• [THE PROBLEM]
Can you swap "elevation" for "altitude" in the records from the line with "collectors: S. G." up to and including the line with "order: Santalales", change nothing else, and give back only those lines?

▬▬▬▬▬▬▬▬▬▬

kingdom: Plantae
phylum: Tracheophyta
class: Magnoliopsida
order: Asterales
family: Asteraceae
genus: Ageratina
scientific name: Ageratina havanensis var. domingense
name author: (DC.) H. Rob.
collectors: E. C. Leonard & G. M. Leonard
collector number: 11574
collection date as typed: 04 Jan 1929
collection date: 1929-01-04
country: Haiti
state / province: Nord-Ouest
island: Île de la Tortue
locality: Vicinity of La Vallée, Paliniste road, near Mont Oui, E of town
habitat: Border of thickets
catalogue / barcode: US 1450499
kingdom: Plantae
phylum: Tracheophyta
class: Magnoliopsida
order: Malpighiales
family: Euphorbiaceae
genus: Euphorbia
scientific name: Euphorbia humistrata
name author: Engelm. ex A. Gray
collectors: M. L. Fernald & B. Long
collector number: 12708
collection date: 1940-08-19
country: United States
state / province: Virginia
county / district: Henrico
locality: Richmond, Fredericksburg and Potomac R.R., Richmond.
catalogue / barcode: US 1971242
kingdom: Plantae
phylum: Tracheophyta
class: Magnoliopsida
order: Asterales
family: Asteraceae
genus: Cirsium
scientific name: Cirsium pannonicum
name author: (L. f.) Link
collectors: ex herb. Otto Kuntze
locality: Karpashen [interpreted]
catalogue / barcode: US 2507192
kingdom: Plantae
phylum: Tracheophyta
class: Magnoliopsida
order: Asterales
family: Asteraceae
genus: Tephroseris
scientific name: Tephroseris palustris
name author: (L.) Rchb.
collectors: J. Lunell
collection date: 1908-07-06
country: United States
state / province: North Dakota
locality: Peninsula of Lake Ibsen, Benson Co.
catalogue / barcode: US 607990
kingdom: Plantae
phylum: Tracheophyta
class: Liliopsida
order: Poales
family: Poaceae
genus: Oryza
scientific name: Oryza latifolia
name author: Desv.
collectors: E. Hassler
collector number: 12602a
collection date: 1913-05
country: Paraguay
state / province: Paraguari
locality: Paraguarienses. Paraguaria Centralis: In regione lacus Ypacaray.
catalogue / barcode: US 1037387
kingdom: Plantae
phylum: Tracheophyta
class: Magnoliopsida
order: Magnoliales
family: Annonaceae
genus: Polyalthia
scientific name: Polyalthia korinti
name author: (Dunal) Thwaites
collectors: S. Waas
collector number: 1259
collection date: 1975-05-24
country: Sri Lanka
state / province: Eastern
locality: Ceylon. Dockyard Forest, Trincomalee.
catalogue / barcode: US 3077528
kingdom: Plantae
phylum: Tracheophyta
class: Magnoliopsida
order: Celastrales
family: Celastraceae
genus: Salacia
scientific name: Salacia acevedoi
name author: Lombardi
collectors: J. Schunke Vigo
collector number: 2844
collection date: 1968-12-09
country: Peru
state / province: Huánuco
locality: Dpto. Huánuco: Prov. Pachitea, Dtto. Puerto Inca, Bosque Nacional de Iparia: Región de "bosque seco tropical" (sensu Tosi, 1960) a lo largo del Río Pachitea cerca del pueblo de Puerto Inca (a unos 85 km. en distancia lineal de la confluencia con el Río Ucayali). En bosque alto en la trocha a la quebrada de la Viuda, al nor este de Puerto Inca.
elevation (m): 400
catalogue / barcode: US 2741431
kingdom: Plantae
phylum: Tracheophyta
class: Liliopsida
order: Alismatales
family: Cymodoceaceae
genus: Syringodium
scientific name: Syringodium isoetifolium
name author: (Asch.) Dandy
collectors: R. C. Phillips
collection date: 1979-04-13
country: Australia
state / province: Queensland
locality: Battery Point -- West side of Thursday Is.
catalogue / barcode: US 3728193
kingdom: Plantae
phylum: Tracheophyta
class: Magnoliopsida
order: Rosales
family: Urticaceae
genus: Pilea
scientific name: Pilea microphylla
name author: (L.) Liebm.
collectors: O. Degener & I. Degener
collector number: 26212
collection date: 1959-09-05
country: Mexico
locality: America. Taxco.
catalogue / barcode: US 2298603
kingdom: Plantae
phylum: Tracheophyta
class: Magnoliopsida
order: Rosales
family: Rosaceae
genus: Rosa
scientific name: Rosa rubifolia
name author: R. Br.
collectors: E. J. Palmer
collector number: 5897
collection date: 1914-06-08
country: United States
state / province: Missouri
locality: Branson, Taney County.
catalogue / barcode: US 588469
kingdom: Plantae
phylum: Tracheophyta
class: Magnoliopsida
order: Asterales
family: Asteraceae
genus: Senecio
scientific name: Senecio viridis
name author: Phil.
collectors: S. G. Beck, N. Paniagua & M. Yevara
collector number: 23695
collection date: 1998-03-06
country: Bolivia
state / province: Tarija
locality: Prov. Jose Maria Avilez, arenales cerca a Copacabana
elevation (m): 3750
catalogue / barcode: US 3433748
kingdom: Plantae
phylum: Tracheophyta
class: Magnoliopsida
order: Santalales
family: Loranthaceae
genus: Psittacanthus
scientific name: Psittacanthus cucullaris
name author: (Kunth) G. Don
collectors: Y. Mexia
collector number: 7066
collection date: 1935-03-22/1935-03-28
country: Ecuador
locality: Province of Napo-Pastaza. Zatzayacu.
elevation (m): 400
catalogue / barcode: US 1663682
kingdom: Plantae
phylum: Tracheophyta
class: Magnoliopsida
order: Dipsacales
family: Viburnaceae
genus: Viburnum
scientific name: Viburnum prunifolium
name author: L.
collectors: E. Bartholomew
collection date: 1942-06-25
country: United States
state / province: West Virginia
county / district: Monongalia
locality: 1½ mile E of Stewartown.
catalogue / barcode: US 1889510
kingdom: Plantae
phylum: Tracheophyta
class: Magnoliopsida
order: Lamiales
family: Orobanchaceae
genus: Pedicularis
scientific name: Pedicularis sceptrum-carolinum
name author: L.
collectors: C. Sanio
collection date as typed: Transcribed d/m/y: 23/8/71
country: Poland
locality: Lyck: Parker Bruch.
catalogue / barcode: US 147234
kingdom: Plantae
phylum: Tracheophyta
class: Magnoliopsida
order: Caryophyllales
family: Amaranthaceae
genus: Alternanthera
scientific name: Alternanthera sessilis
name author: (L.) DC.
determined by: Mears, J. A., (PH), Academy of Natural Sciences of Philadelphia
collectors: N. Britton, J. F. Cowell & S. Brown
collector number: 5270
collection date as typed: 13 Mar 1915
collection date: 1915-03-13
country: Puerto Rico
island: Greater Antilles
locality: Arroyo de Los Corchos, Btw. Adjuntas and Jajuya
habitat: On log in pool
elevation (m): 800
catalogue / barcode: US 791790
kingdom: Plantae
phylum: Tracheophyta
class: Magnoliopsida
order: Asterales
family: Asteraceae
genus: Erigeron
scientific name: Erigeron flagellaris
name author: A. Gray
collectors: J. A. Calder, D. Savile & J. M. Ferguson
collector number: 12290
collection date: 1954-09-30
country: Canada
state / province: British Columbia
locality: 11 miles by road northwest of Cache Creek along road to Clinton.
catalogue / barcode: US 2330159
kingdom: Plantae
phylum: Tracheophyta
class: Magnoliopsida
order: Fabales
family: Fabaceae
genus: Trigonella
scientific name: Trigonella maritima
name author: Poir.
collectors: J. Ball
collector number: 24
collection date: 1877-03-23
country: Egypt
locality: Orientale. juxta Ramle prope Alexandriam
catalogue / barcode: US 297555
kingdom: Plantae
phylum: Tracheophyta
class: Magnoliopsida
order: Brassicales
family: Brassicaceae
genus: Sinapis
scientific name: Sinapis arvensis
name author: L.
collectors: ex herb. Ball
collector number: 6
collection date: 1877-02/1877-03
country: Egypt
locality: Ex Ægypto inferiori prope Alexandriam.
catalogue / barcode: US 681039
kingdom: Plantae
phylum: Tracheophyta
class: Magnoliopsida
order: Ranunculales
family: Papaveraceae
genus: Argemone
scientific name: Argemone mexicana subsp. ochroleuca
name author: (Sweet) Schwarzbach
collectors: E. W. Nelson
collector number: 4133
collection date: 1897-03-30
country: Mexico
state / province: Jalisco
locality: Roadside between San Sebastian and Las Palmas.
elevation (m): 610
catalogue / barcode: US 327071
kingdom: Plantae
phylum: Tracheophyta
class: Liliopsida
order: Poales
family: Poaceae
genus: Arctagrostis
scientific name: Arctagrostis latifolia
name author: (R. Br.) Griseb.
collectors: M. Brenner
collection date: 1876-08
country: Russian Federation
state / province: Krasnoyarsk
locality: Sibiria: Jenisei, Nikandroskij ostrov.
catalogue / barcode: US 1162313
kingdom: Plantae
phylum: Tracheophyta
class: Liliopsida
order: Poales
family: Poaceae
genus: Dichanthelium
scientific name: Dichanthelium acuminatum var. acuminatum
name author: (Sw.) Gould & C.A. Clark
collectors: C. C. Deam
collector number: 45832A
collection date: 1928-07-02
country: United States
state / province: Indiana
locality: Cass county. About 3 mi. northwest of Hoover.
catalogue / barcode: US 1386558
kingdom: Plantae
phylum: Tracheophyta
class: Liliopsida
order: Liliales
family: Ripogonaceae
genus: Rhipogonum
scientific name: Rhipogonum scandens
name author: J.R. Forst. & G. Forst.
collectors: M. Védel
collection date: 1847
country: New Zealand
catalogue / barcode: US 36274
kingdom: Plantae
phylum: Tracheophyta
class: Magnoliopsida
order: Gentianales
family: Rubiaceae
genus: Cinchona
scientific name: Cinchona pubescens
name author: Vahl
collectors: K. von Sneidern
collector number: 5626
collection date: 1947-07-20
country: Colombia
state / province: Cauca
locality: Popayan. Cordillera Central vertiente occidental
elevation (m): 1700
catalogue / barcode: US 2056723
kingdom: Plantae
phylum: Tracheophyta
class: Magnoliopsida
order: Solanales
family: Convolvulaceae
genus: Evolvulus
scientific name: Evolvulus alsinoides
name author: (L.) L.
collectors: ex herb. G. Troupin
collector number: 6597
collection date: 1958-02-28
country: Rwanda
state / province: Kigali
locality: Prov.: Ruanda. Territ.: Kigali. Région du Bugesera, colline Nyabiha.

▬▬▬▬▬▬▬▬▬▬

• [CORRECT ANSWER]
collectors: S. G. Beck, N. Paniagua & M. Yevara
collector number: 23695
collection date: 1998-03-06
country: Bolivia
state / province: Tarija
locality: Prov. Jose Maria Avilez, arenales cerca a Copacabana
altitude (m): 3750
catalogue / barcode: US 3433748
kingdom: Plantae
phylum: Tracheophyta
class: Magnoliopsida
order: Santalales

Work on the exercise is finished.